Another good resource for general recommendations is ChooseMyPlate.gov. Use the Get Your MyPlate Plan tool for food group targets based on your age, sex, height, weight, and physical activity.

What other ways can I practice good portion control?

Know the size of your bowls, cups, and plates. Measure how much the bowls, glasses, cups, and plates you usually use hold. Example: Pour your breakfast cereal into your regular bowl. Then, pour it into a measuring cup. How many cups of cereal do you eat when you use this bowl?

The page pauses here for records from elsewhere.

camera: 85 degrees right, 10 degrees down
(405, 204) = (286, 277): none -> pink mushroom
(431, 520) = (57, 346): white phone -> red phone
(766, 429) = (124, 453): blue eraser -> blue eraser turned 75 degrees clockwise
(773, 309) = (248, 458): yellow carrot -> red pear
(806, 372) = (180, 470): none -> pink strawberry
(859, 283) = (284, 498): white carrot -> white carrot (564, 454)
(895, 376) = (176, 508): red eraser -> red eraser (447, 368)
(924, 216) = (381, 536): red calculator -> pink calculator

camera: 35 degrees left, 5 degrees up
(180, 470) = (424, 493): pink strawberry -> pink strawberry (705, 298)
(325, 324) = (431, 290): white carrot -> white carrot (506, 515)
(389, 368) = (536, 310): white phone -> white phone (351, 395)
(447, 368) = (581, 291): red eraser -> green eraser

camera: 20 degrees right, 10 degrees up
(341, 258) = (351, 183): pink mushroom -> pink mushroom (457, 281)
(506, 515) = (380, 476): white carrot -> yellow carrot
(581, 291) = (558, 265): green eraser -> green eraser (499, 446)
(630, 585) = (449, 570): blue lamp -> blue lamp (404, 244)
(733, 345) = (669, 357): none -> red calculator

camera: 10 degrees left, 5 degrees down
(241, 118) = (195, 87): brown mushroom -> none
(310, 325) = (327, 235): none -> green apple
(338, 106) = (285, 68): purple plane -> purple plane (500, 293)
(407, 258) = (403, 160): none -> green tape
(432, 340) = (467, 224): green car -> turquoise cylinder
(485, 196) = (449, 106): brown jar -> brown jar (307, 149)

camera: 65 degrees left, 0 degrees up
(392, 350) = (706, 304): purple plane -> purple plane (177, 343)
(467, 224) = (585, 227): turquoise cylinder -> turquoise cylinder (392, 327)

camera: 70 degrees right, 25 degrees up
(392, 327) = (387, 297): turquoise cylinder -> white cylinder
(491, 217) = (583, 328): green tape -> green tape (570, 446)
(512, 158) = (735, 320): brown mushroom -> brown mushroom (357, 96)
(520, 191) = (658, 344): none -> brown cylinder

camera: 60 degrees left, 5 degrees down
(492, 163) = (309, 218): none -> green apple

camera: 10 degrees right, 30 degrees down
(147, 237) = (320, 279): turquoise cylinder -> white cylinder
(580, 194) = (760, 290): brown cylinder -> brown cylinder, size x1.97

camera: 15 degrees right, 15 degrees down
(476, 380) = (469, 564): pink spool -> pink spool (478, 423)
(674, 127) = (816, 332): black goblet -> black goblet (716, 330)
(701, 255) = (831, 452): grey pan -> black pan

Section your plate. Your plate should reflect the following portions:

  • 1/2 plate fruits and vegetables: Choose a variety of colorful fruits and vegetables to get a wide range of nutrients.
  • 1/4 plate proteins: Choose lean proteins because they are better for your heart and waistline.
  • 1/4 plate grains: Try to make half of your grains whole grain because they are good for your heart, and the fiber helps keep you full longer. Note: Yams, potatoes, and corn should be included on this side of your plate. Even though they are considered vegetables, they are high in starch.

Eat smart when dining out. Restaurant portions are often more than a single serving. Asking for a to-go box for your food can help you not overeat. You can put half of your food in the box and put it away, finishing the smaller portion left on your plate.

Eat smart when dining at home. If you are eating in, make your plate in the kitchen and don’t have serving bowls at the table with you. It’s tempting to eat more when food is in reach.

Use smaller plates for your food. A normal portion of food looks small on a large plate, making you feel under-served.

Do a “plate check.” Look at your plate and ask the following:

  • Is half of the plate fruits and vegetables?
  • Are the grains whole grains?
  • What kind of meat did I choose? Is it lean and cooked in a healthy way, or is it fatty and fried?
  • Are my dairy foods low-fat or fat-free choices?